Maintaining balanced BSTs in order to get $\frac{n}{2}$ largest elements in constant time

Question

I wonder what is the best data structure I can use in order to achieve the following:

Given a data structure based on a balanced BST, I would like to get a tree with the $\lfloor\frac{n}{2}\rfloor$ greatest values in $O(1)$.

I thought about maintaining another balanced BST and a variable containing the middle value, but I don't think it's a good idea, since the root of a balanced BST might not divide the tree into 2 halves so that the $\lfloor\frac{n}{2}\rfloor$ largest elements are to the right (the tree might be right heavy). Another idea was to use heap, but I don't see how it can help me.

Do you have any idea how to implement it? What do you think about mine?

Answer 1

Maintain two BSTs $T_1$ and $T_2$ such that $T_2$ always contains the largest $\lfloor n/2 \rfloor$ elements, and $T_1$ contains the remaining elements.

Insertions and deletions can be implemented in $O(\log n)$ time by performing the corresponding operation in a suitably chosen tree and then moving at most one element from one tree to the other.

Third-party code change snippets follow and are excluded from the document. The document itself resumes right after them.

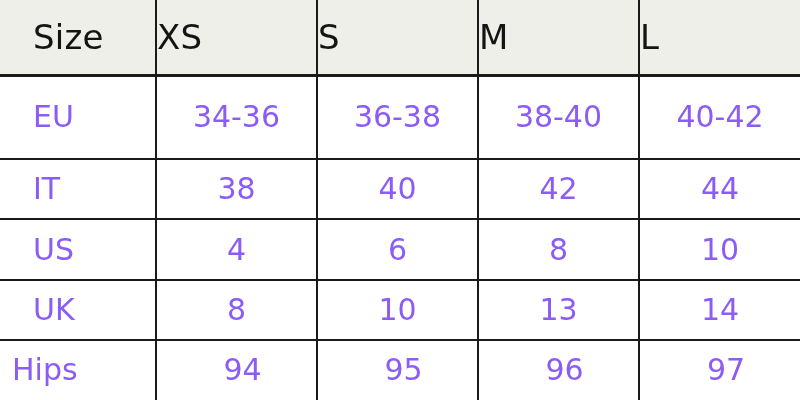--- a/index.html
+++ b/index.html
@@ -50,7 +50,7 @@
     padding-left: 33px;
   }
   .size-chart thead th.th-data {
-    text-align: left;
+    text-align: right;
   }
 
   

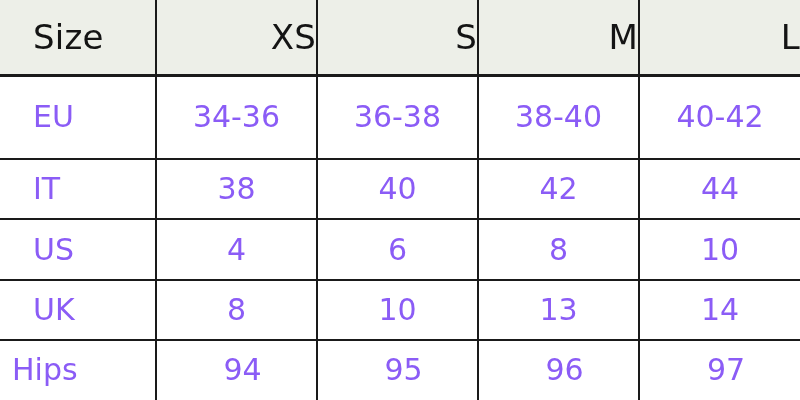--- a/index.html
+++ b/index.html
@@ -129,13 +129,6 @@
       <td class="cell-data last-col">40-42</td>
     </tr>
 
-    <tr>
-      <td class="cell-label">IT</td>
-      <td class="cell-data">38</td>
-      <td class="cell-data">40</td>
-      <td class="cell-data">42</td>
-      <td class="cell-data last-col">44</td>
-    </tr>
 
     <tr>
       <td class="cell-label">US</td>

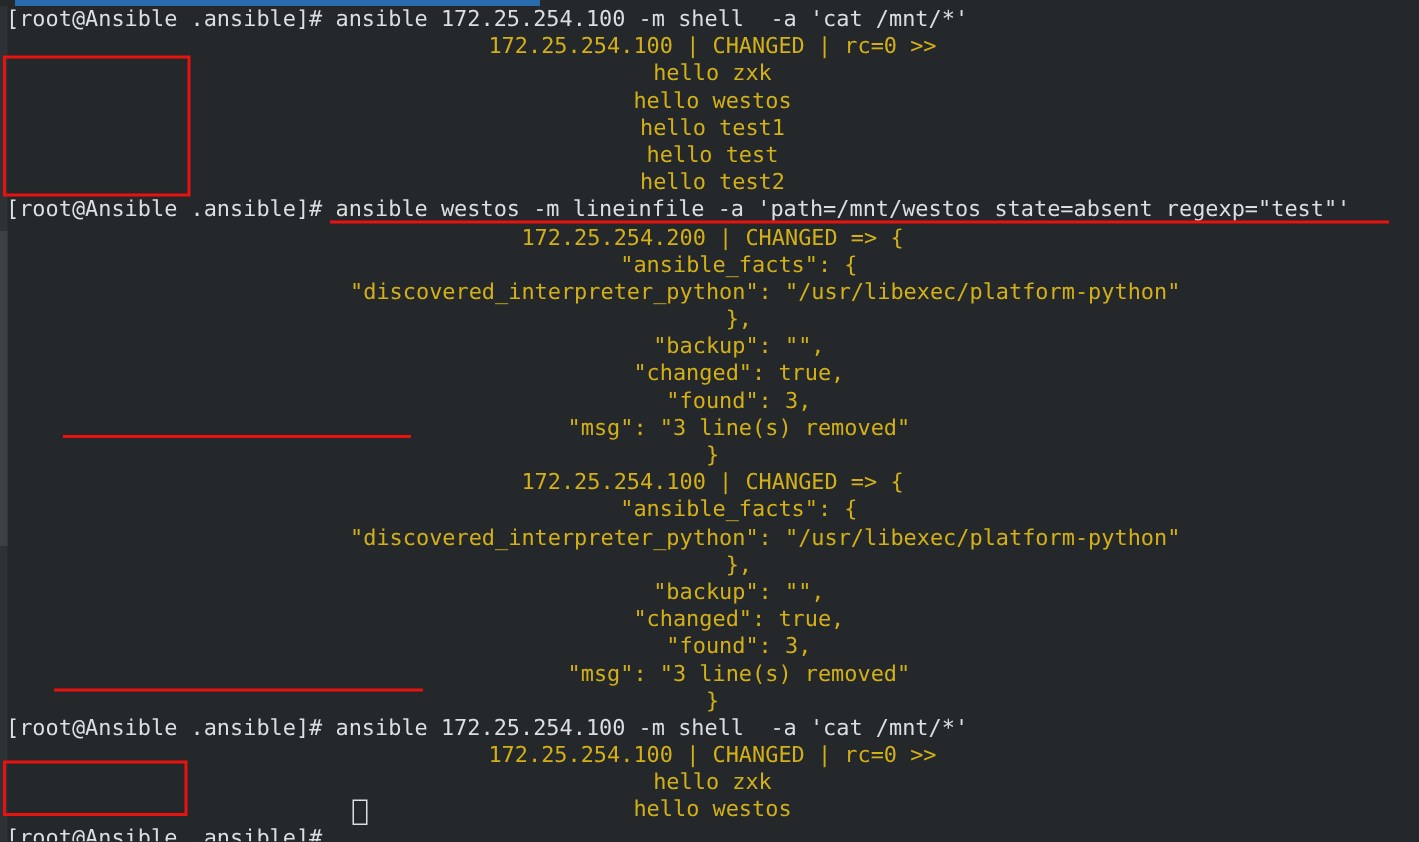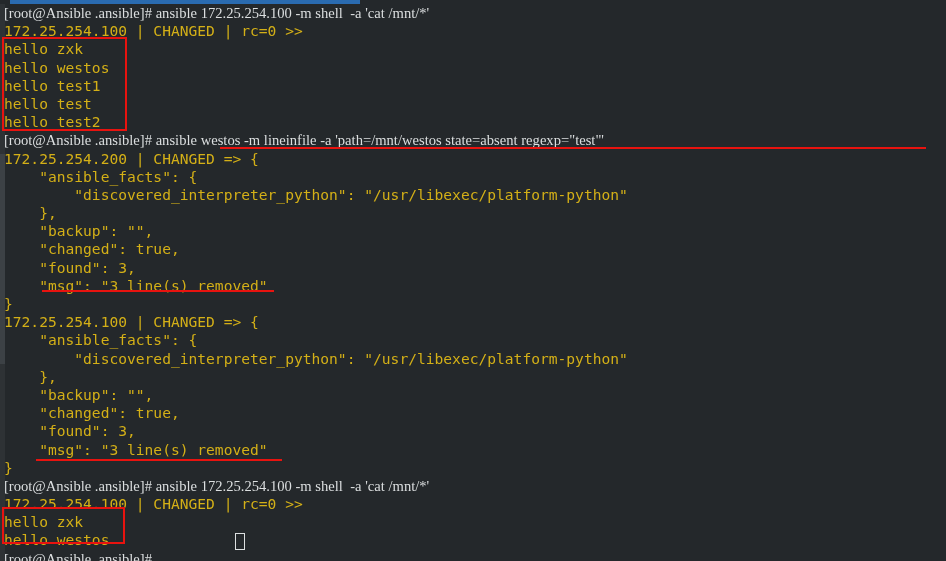--- a/index.html
+++ b/index.html
@@ -68,7 +68,7 @@
     white-space: pre;
     position: relative;
   }
-  .c-white  { color: #dcdfe0; font-family: Liberation Serif, serif; }
+  .c-white  { color: #dcdfe0; }
   .c-yellow { color: #d4b017; }
 
   

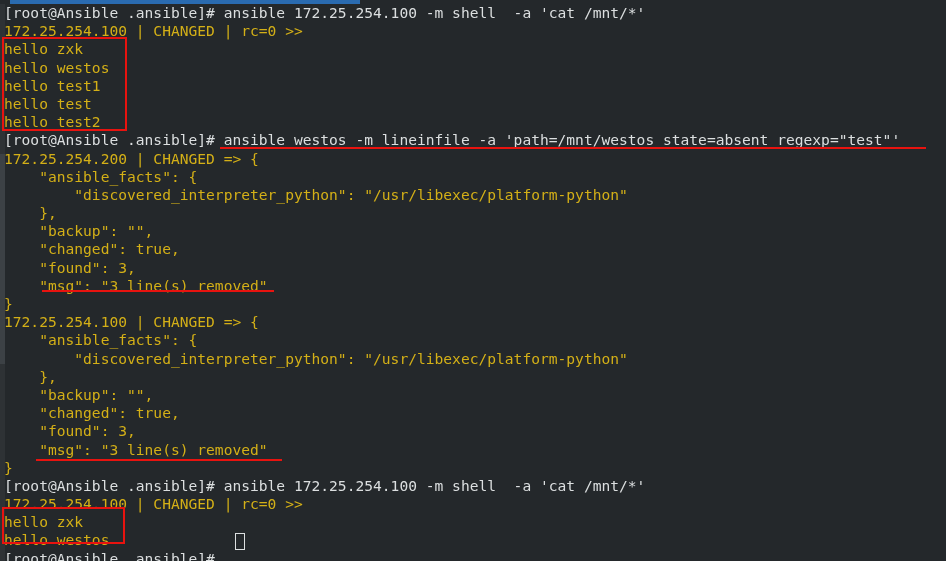--- a/index.html
+++ b/index.html
@@ -69,7 +69,7 @@
     position: relative;
   }
   .c-white  { color: #dcdfe0; }
-  .c-yellow { color: #d4b017; }
+  .c-yellow { color: #d4b017; text-align: center; }
 
   
   #annotations {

For example, to insert an element $x$ proceed as follows:

• Find maximum element $m$ of $T_1$
• If $x \le m$:
  • Insert $x$ in $T_1$
  • If $|T_2| \neq \lfloor n/2 \rfloor$:
    • Delete $m$ from $T_1$
    • Insert $m$ in $T_2$
• Otherwise:
  • Insert $x$ in $T_2$
  • If $|T_2| \neq \lfloor n/2 \rfloor$:
    • Find the minimum element $m'$ of $T_2$
    • Delete $m'$ from $T_2$
    • Insert $m'$ in $T_1$

Deletions are handled similarily.

The same approach also works if you maintain two heaps (a max-heap and a min-heap) instead of two BSTs.

See also this answer that uses a similar idea.